一部の要点を紹介した。詳細は、実物をご覧下さい。
 ニート、あるいは、ひきこもり、には、心の病気(うつ病、パニック障害、対人恐怖、パーソナリティ障害など)の場合と、そうではない場合がある(夢追い人、したいことがないといって就職しない人、など)。両方の場合とも、早い時点で、適切な対策をとるのがよい。心の病気の場合には、病理のカウンセリングを受けること。心の病気でない場合、親は厳しい態度を見せて、甘やかさないことと、夢や怠慢を厳しく修正するよう指導するカウンセリングを受けることであろう。
 口実をつけて「カウンセリングを受けない」と子どもがいうのを受け入れてしまうのも、甘やかしであろう。それが社会復帰を遅らせてしまう。治療やカウンセリングを受けさせるべきである。
 中には、治療やカウンセリングを受けても、ニートから脱出できない場合があるだろう。治療技術、カウンセリング技法の遅れ、医者、カウンセラーが近くにいないなど。それでも、家族と本人が努力しないと、悲惨な将来になる場合があるだろう。一部は、自然治癒があるだろうが、保証はない。

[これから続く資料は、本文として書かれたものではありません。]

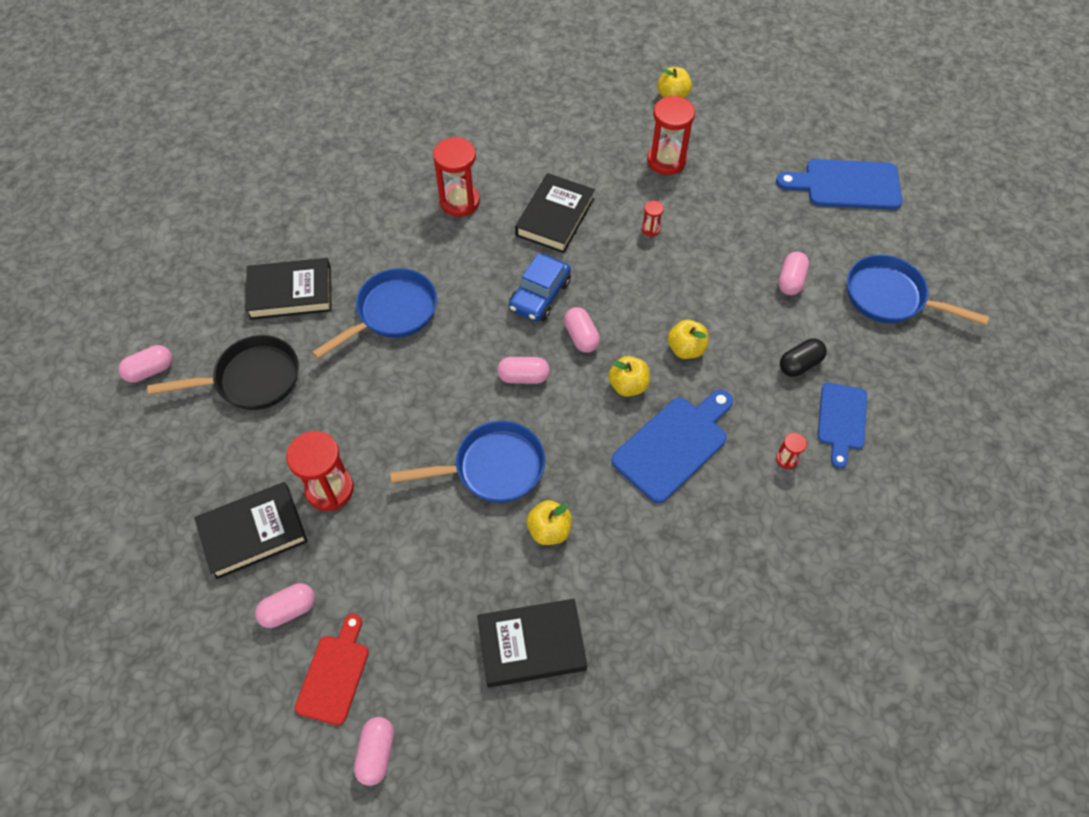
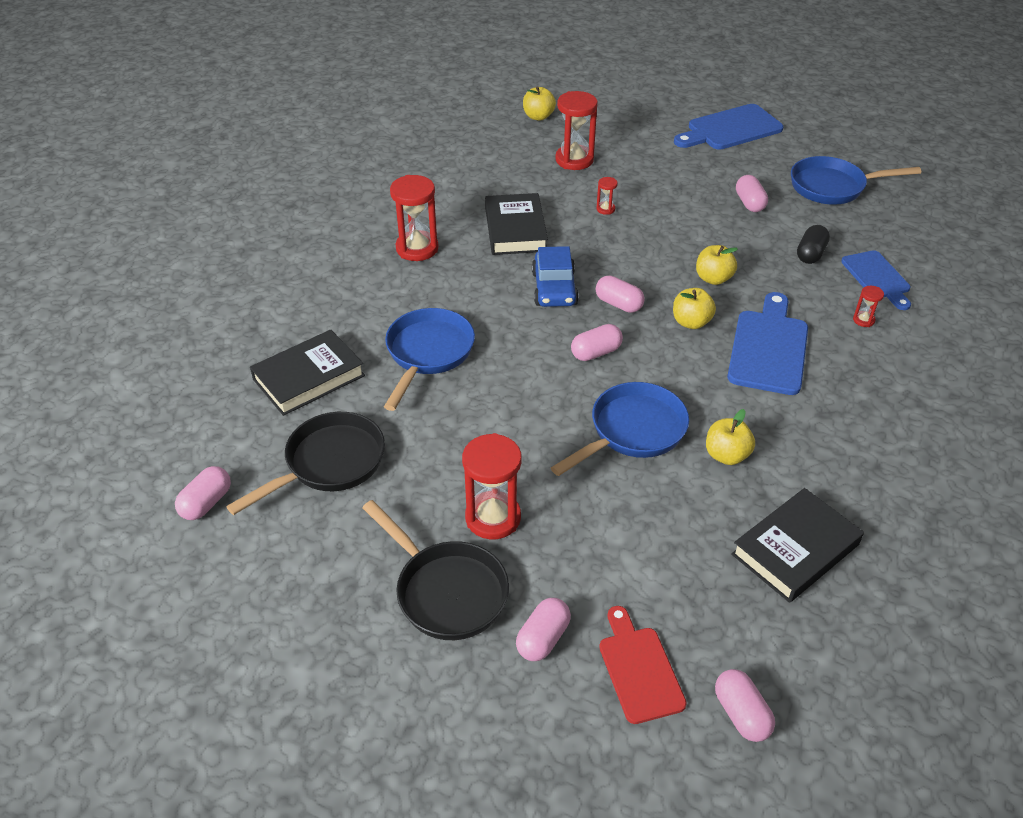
camera: 30 degrees left, 15 degrees down
black book [194,482,308,579] -> black pan [362,500,509,640]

 数回、数カ所、ためしたが、だめだったとあきらめてはいけないだろう。それでニートは解決しないのだから。同じ悩みを持つ家族の会に参加して、解決策をグループでさぐっていくべきだろう。社会の仕組み、社会の支援がないのも問題なのだから。相談にいっても、うまくいかないのは、本人、家族の問題のほか、相談機関の力不足という社会の問題でもある。種々の方面からの支援が必要である。